[What is expected] Could you copy every record below exactly as it is written?
───── Records for the task
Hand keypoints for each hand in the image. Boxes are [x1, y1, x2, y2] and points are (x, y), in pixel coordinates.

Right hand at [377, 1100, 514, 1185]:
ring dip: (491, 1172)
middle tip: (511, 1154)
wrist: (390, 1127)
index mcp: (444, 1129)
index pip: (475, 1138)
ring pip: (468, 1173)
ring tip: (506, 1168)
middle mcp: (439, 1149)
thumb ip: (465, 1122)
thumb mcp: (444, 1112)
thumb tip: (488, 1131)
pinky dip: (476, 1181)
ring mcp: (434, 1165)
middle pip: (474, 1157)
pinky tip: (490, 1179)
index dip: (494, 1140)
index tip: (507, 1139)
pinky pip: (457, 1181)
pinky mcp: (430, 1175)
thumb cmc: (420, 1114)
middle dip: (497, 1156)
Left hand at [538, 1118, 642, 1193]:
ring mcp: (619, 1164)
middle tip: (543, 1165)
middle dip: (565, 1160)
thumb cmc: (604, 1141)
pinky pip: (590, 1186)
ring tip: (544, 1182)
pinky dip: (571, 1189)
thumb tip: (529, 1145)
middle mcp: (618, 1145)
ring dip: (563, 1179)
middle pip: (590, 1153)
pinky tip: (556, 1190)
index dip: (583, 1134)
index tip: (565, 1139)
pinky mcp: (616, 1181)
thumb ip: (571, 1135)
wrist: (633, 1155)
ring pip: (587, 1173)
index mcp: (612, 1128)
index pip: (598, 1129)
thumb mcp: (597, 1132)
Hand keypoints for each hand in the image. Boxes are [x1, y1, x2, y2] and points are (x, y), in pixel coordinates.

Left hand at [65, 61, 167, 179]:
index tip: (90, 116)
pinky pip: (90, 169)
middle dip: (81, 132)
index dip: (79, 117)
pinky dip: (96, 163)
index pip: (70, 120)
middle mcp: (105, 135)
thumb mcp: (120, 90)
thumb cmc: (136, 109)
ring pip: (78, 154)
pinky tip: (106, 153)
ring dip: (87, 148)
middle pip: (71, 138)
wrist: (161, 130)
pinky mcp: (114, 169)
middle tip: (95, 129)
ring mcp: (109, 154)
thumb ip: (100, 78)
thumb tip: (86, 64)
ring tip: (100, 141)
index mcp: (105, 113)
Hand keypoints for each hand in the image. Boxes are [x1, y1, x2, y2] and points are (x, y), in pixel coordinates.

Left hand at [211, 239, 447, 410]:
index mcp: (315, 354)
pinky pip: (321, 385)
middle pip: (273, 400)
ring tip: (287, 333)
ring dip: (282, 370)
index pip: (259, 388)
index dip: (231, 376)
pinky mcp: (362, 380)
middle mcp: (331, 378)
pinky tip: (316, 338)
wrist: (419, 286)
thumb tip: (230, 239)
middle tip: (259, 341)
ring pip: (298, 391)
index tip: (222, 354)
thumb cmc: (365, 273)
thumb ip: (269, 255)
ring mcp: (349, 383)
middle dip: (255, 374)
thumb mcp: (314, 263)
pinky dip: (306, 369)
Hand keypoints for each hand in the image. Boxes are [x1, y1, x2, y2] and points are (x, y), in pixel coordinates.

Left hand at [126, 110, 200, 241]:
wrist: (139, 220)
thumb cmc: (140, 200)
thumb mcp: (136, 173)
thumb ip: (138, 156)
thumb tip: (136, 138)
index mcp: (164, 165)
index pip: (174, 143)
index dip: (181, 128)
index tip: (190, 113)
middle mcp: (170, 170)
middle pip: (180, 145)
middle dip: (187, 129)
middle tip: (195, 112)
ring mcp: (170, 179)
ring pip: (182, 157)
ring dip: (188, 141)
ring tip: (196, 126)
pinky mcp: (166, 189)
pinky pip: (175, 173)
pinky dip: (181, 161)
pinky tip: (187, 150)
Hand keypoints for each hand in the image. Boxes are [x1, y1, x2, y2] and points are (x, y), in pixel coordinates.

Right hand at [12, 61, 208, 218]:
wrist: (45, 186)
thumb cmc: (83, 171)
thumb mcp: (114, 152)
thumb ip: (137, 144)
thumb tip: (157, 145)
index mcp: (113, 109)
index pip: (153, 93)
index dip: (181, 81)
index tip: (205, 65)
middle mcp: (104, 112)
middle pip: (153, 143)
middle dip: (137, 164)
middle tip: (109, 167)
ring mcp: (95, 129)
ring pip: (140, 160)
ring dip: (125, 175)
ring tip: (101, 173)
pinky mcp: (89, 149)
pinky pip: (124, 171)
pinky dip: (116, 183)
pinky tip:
──────────
[Result of this exercise]
Hand keypoints for each hand in the image. Boxes are [x1, y1, x2, y2] and points are (x, y), in pixel coordinates.

Right hand at [377, 1100, 514, 1185]:
ring dip: (491, 1172)
middle tip: (511, 1154)
wrist: (390, 1127)
index mcp: (444, 1129)
index pip: (475, 1138)
ring pip: (468, 1173)
ring tip: (506, 1168)
middle mcp: (439, 1149)
thumb ip: (465, 1122)
thumb mcp: (444, 1112)
thumb tip: (488, 1131)
pinky dip: (476, 1181)
ring mcp: (434, 1165)
middle pip: (474, 1157)
pinky tip: (490, 1179)
index dip: (494, 1140)
index tip: (507, 1139)
pinky pip: (457, 1181)
pinky mcp: (430, 1175)
thumb cmc: (420, 1114)
middle dip: (497, 1156)
Left hand at [538, 1118, 642, 1193]:
ring mcp: (619, 1164)
middle tip: (543, 1165)
middle dip: (565, 1160)
thumb cmc: (604, 1141)
pinky pip: (590, 1186)
ring tip: (544, 1182)
pinky dip: (571, 1189)
thumb tip: (529, 1145)
middle mcp: (618, 1145)
ring dip: (563, 1179)
middle pip: (590, 1153)
pinky tip: (556, 1190)
index dip: (583, 1134)
index tip: (565, 1139)
pinky mcp: (616, 1181)
thumb ip: (571, 1135)
wrist: (633, 1155)
ring pip: (587, 1173)
index mcp: (612, 1128)
index pip: (598, 1129)
thumb mcp: (597, 1132)
Hand keypoints for each hand in the image. Boxes are [x1, y1, x2, y2] and points are (x, y), in pixel coordinates.

Left hand at [65, 61, 167, 179]:
index tip: (90, 116)
pinky pip: (90, 169)
middle dip: (81, 132)
index dip: (79, 117)
pinky dip: (96, 163)
index pip: (70, 120)
middle mcp: (105, 135)
thumb mcp: (120, 90)
thumb cmc: (136, 109)
ring pip: (78, 154)
pinky tip: (106, 153)
ring dip: (87, 148)
middle pip: (71, 138)
wrist: (161, 130)
pinky mcp: (114, 169)
middle tip: (95, 129)
ring mcp: (109, 154)
thumb ip: (100, 78)
thumb tip: (86, 64)
ring tip: (100, 141)
index mcp: (105, 113)
Hand keypoints for each hand in the image. Boxes are [x1, y1, x2, y2] and points are (x, y), in pixel coordinates.

Left hand at [211, 239, 447, 410]:
index mcp: (315, 354)
pinky pip: (321, 385)
middle pip: (273, 400)
ring tip: (287, 333)
ring dip: (282, 370)
index pip: (259, 388)
index dip: (231, 376)
pinky mcp: (362, 380)
middle mcp: (331, 378)
pinky tip: (316, 338)
wrist: (419, 286)
thumb tip: (230, 239)
middle tip: (259, 341)
ring pip: (298, 391)
index tip: (222, 354)
thumb cmc: (365, 273)
thumb ip: (269, 255)
ring mcp: (349, 383)
middle dip: (255, 374)
thumb mcp: (314, 263)
pinky dip: (306, 369)
Hand keypoints for each hand in the image. Boxes are [x1, y1, x2, y2] and points are (x, y), in pixel coordinates.

Left hand at [126, 110, 200, 241]:
wrist: (139, 220)
thumb cmc: (140, 200)
thumb mcp: (136, 173)
thumb ip: (138, 156)
thumb tip: (136, 138)
index mcp: (164, 165)
index pip: (174, 143)
index dip: (181, 128)
index tip: (190, 113)
middle mcp: (170, 170)
middle pip: (180, 145)
middle dip: (187, 129)
middle tip: (195, 112)
ring mcp: (170, 179)
ring pip: (182, 157)
ring dip: (188, 141)
ring tip: (196, 126)
pinky mcp: (166, 189)
pinky pip: (175, 173)
pinky dip: (181, 161)
pinky tip: (187, 150)
Hand keypoints for each hand in the image. Boxes are [x1, y1, x2, y2] and points are (x, y), in pixel coordinates.

Right hand at [12, 61, 208, 218]:
wrist: (45, 186)
thumb cmc: (83, 171)
thumb mcp: (114, 152)
thumb ip: (137, 144)
thumb tip: (157, 145)
index mcp: (113, 109)
index pip: (153, 93)
index dip: (181, 81)
index tip: (205, 65)
middle mcp: (104, 112)
middle pip: (153, 143)
middle dip: (137, 164)
middle tip: (109, 167)
ring mcp: (95, 129)
ring pip: (140, 160)
ring dip: (125, 175)
ring tip: (101, 173)
pinky mcp: (89, 149)
pinky pip: (124, 171)
pinky dip: (116, 183)
pinky tip:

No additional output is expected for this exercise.